Propagation does not guarantee flourishing. As Urabe says of his fish, “Some lay lots of eggs, others don’t. But quantity doesn’t necessarily mean anything.” And so, though the stories are suffused with the narrator’s uncertain longing, they each also contain warnings: Urabe’s sudden and unexpected death in “Death in the Family,” for example, or the horrifying shrieks of a drowning mother weasel in “The Last of the Weasels.” In “Yukiko,” a warning comes from Saiki, who is raising tropical fish in his new home. The fish live in tanks in the room where the narrator and his wife sleep, and in a terrifying episode of sleep paralysis, the narrator dreams that one of the fish—a bonytongue, long and silver, the fish the narrator likes best—has leapt out of its tank and landed on him, weighing him down. “I could feel the bonytongue twisting,” he says. “It had to be in pain. If it died like this, Saiki was going to be upset. I didn’t want this fish dying on top of me. I tried to raise my voice—to say something. I couldn’t even get my tongue to move.” The narrator is as helpless as the fish—and then he wakes up. The fish is in its tank, its scales shining. “I can really see the appeal of tropical fish. Maybe I should get some of my own,” he says to Saiki, after his terror has been dispelled in the morning light. “Don’t do it, man,” Saiki says, warning of the work involved. “I know they look pretty, but they’re living things.”

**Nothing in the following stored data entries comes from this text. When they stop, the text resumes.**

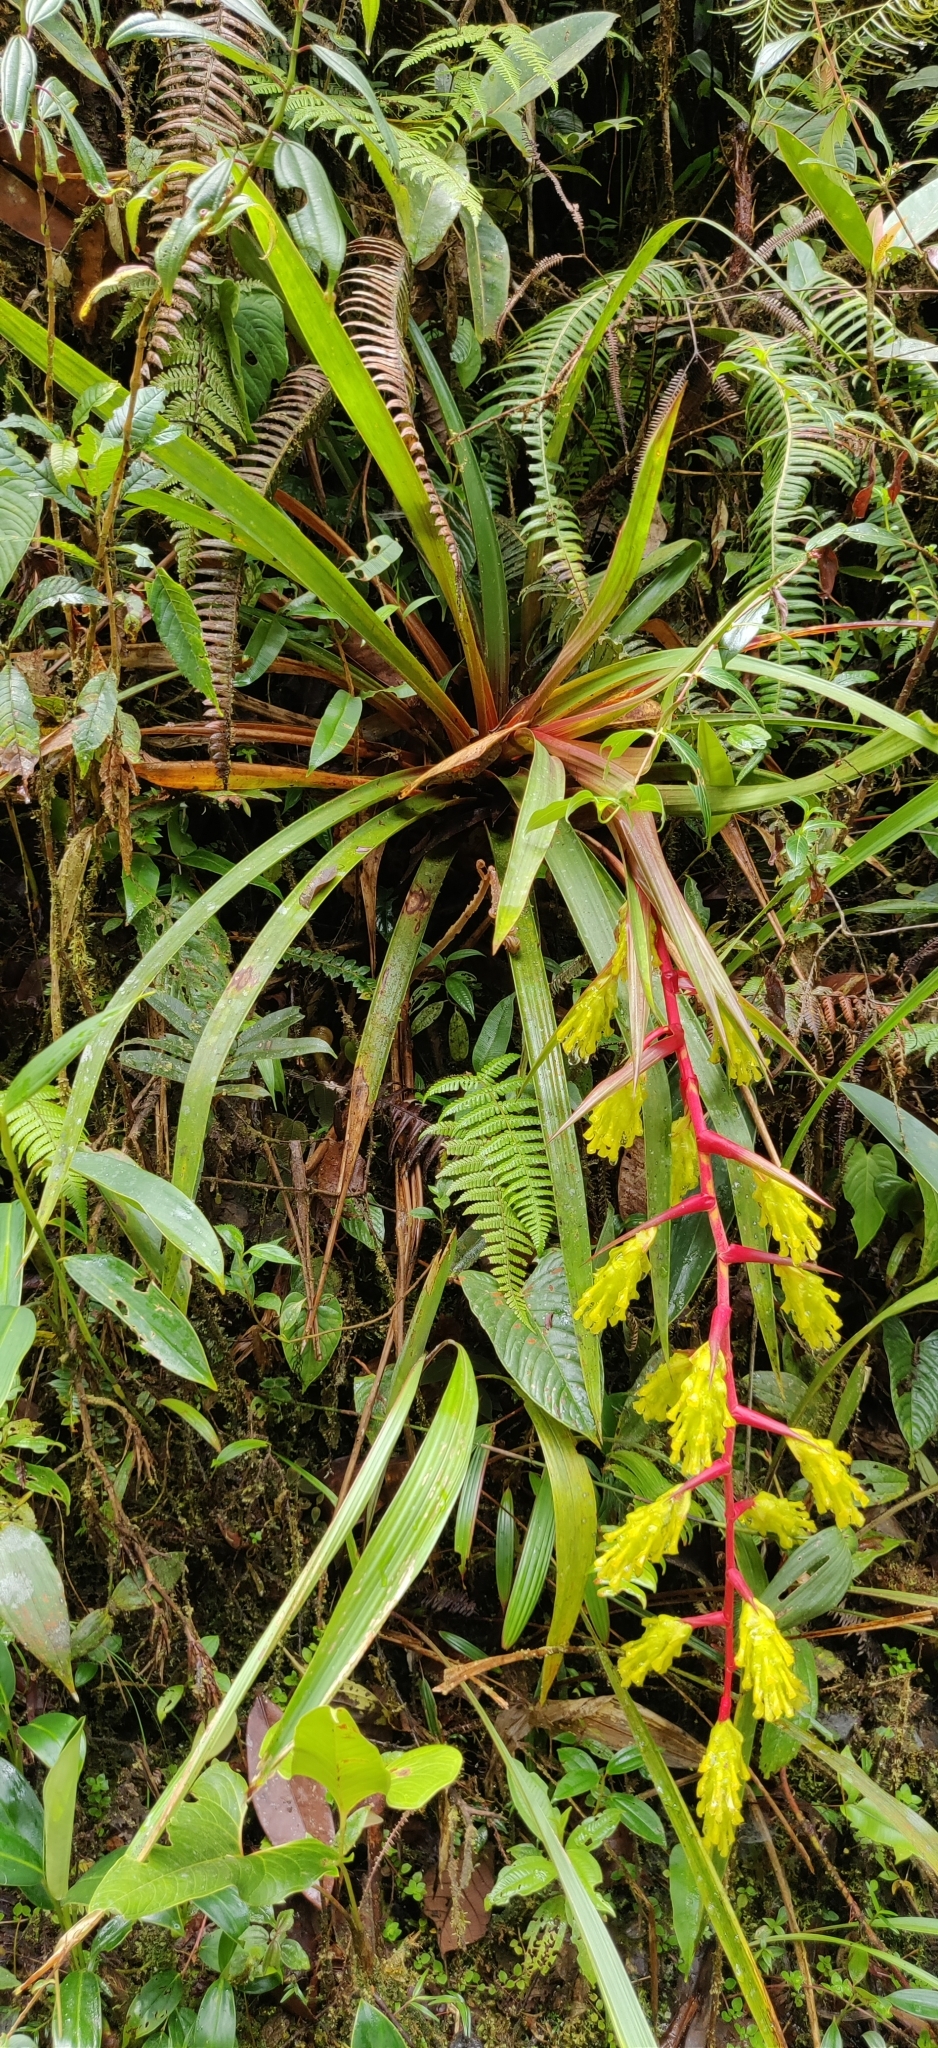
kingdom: Plantae
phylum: Tracheophyta
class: Liliopsida
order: Poales
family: Bromeliaceae
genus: Guzmania
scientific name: Guzmania rugosa
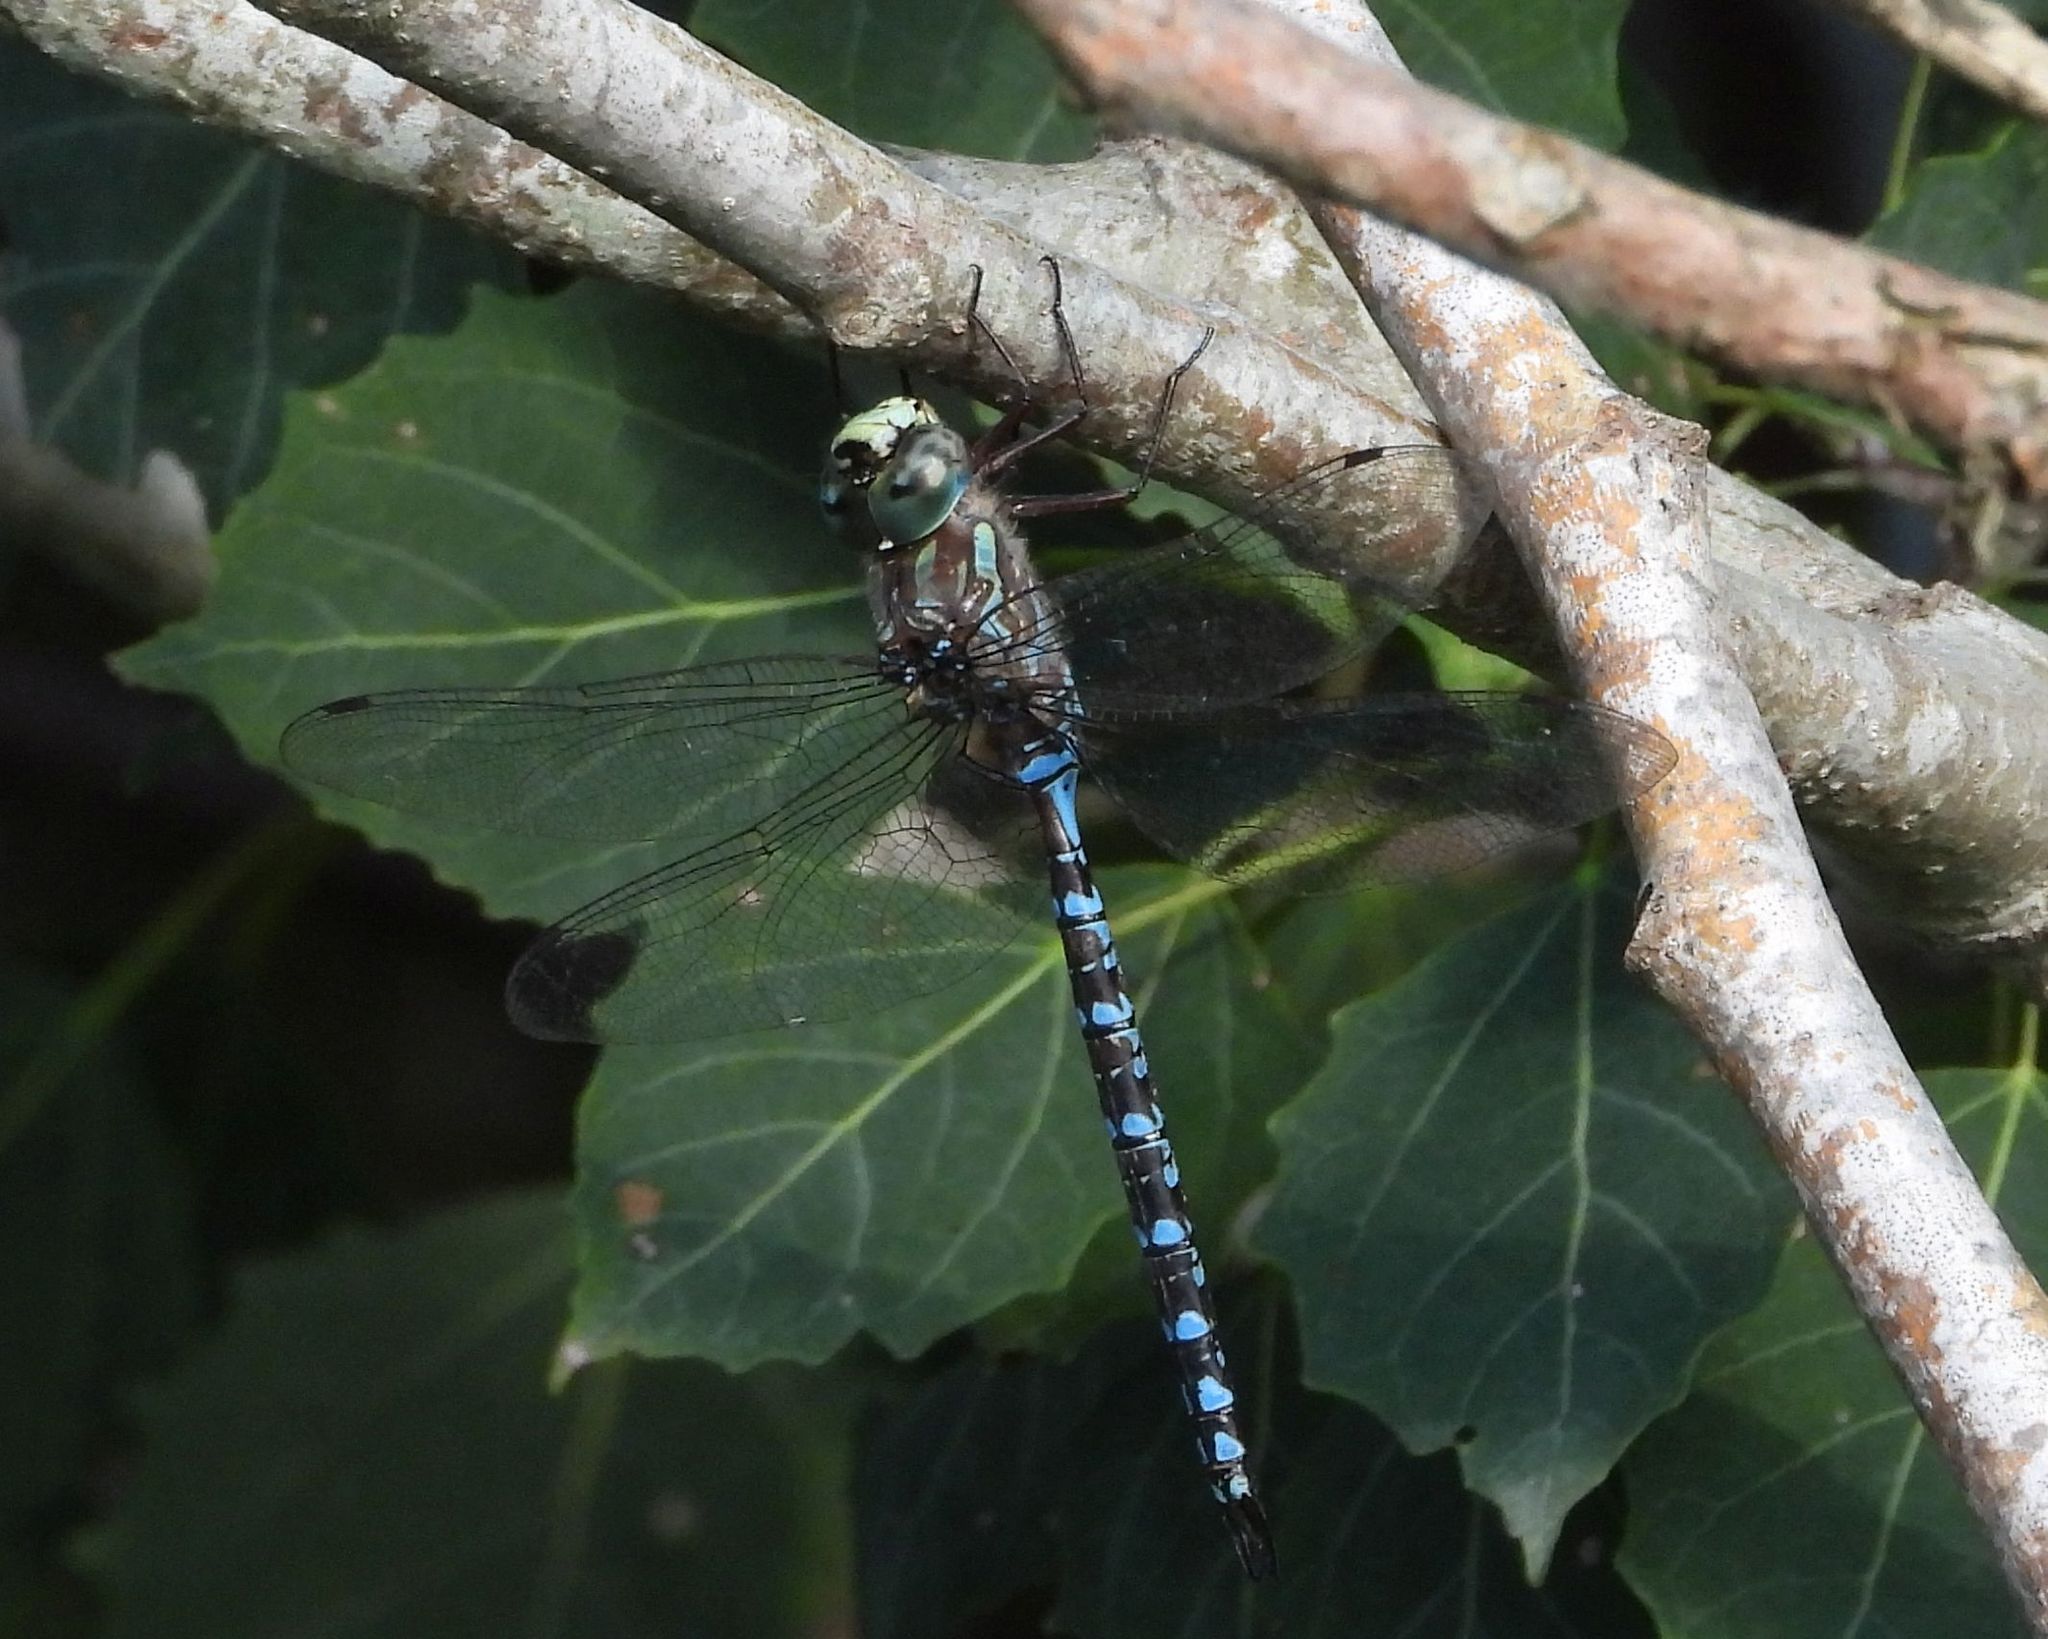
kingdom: Animalia
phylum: Arthropoda
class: Insecta
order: Odonata
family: Aeshnidae
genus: Aeshna
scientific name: Aeshna canadensis
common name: Canada darner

This time is not the first that Saiki has told the narrator not to get fish. After the narrator learned of Urabe’s death and suggested that he might take one of his surviving breeding pairs of discus, Saiki said, “Don’t do it. I know Urabe made it look easy, but they’re tricky fish.” This time, Saiki’s advice lands more heavily. He is a father now, and unlike Urabe, whose detachment might have also made fatherhood “look easy,” Saiki has allowed fatherhood to change him. He appears acutely aware of his vulnerability and that of those around him: fretting about an impending snowfall, wearing a bright red jacket so that he isn’t mistaken for a boar and shot (as can happen in the country), changing diapers, calling himself “dada.” The narrator may laugh, and Saiki himself may seem weary, but such behavior is what parenting requires, though of course nothing can guarantee the safety of a family.